बेबाक · Editorial
NEET-UG re-exam under guard: when securing a test confesses a system's failure
Air Force escorts, paramilitary deployment and a Telegram restriction to guard one medical test show how far institutional credibility has fallen.
A test under guard
On June 21, candidates will sit the NEET-UG 2026 re-examination inside what can only be described as a security cordon. The National Testing Agency has deployed the Indian Air Force, paramilitary forces, CCTV surveillance and GPS tracking to move and guard question papers; CRPF and CISF personnel with clean service records will provide security as papers are taken to examination centres. At the agency's request, the Telegram messaging app has been restricted in India after groups advertised fake papers. This is the apparatus of a national security operation, mounted not on a border but around a medical entrance test.
Why the cordon exists
The cordon did not appear from nowhere. This is a re-examination after an earlier examination was cancelled — a fact underlined by the agency's new post-exam facility to correct bank details linked to fee refunds. Trust, once broken, is expensive to rebuild, and the state's seriousness is real: the Union Cabinet Secretary has warned that the full weight of the law will fall on anyone who tries to distort the re-exam. Seen charitably, the deployment is proportionate to a documented threat.
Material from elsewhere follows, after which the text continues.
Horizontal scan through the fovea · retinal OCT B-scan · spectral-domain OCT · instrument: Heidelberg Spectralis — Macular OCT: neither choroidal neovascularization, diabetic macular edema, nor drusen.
When organised networks sell fraud to anxious candidates, a visible deterrent is not paranoia; it is the minimum the system owes the honest aspirant who studied.
The students as prey
The fraud is concrete, not abstract. The agency has exposed Telegram rackets demanding lakhs of rupees for papers that do not exist, complete with fabricated chats and videos offered as fake proof. In Bihar, four people have been arrested for selling counterfeit question papers. Worse, the predation has turned on the refunds themselves: the Ahmedabad Cyber Crime Police busted two networks, and a 19-year-old from Bihar was arrested for allegedly hacking hundreds of student accounts to steal their NEET refunds. The agency's repeated advisory — trust only the official website — is sound, but it places the burden of vigilance on frightened candidates, failed first by a cancelled exam and then hunted by those who monetise their fear.
The competing readings
Two readings compete, and both deserve a hearing. The charitable case is that extraordinary risk demands extraordinary safeguards: when an organised industry markets fraud, overwhelming security and the Union Cabinet Secretary's promise of punitive action may be the only way to restore confidence by June 21. The blunter case is that restricting a messaging platform in India to police one examination is a crude instrument that inconveniences lawful users, treats a symptom, and masks the real failure. No quantity of CCTV explains how the system reached the point of needing it. The Air Force in exam logistics is not a triumph of administration but a confession: integrity must live in the pipeline — printing, storage, transport, people — where every leak begins.
The way forward
Let the verdict be plain: the security on June 21 is necessary and the arrests are right, yet a republic should be uneasy that a medical test now travels under armed escort. The remedy is structural, not theatrical. The National Testing Agency needs an examination architecture that does not depend on heroics: a smaller, auditable chain of custody, encrypted and time-stamped paper logistics, stronger authentication so hacked accounts cannot become a second injury, and a published post-exam integrity report covering platform actions, arrests and refund failures. Protect the candidate, not merely the paper. The measure of success is not how many forces guard the next exam, but the year an Indian entrance test needs none of them.
An examination that must be defended like a strategic asset is one whose ordinary credibility has already failed.